Associate Professor Chinnaiah Jangam writes about the detrimental effects of hate politics in India in a recent article for The Indian Express. A short excerpt follows with the full article, “Hate politics pushing us into existential crisis” available online.
Among the decolonised nation-states, India had stood as a model. Its non-violent anti-colonial struggle showed to the other colonised a means of resistance. Post-independent India’s Constitution, drafted by Dalit visionary B R Ambedkar, enabled the imagination of people to build an ethical and inclusive democracy. Most importantly, it showed that, if led by an ethical leadership, the State could address historic injustices. In the same vein, Jawaharlal Nehru’s commitment to nation-building in terms of institutions and electoral democracy ensured India’s forward march. The template worked out by the anti-colonial, anti-caste and anti-communal visionaries of the nation not only freed the country from the shackles of colonial oppression but also rebuilt it from the trauma of Partition. Like the mythical phoenix, India re-emerged as a modern, secular, democratic, socialist republic.
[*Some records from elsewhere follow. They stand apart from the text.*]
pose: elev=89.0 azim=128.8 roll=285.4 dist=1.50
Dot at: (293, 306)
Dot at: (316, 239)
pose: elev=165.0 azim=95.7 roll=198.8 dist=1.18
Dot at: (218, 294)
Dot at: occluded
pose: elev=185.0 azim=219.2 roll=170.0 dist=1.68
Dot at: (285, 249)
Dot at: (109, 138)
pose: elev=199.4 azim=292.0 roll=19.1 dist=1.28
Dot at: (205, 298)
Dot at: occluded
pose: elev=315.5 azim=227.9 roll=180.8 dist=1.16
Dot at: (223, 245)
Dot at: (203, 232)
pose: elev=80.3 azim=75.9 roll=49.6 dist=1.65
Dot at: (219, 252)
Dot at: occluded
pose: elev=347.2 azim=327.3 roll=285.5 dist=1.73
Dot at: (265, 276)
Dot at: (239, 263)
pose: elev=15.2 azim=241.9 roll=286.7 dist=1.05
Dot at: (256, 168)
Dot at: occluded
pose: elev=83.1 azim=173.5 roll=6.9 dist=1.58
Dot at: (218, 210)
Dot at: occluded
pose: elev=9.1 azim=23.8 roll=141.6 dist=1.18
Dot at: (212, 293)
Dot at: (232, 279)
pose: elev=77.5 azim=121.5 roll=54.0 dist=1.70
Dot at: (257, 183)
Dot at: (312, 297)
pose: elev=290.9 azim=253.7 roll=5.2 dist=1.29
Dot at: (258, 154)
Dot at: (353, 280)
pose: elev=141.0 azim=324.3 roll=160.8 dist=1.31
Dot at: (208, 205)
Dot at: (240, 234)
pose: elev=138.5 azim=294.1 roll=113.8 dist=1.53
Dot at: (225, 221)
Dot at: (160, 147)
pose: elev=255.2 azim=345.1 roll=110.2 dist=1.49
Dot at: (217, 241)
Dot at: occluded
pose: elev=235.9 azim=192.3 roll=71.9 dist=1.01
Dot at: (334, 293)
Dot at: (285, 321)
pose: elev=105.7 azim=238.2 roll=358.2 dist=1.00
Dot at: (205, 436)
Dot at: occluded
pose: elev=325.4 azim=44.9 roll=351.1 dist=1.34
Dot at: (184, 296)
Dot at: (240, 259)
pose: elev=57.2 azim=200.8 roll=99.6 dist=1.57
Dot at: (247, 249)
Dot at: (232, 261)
When, in 1975-77, the suspension of democracy through Emergency by Indira Gandhi threw the nation into an existential crisis, people fought for democracy. Ironically, it was at this juncture that the nation conceded public and political space to the Hindu right. The RSS as an originator of the two-nation theory and the producer of Nathuram Godse, the killer of M K Gandhi, had remained invisible till then. By aligning with democratic mobilisations, the RSS enhanced its agenda, it distilled and distributed its poisonous, hate politics in the name of social and educational services. It produced Hindu nationalists with military-style training similar to fascist Black Shirts. They orchestrate violence and act as extra State actors with the support of the higher echelons of power.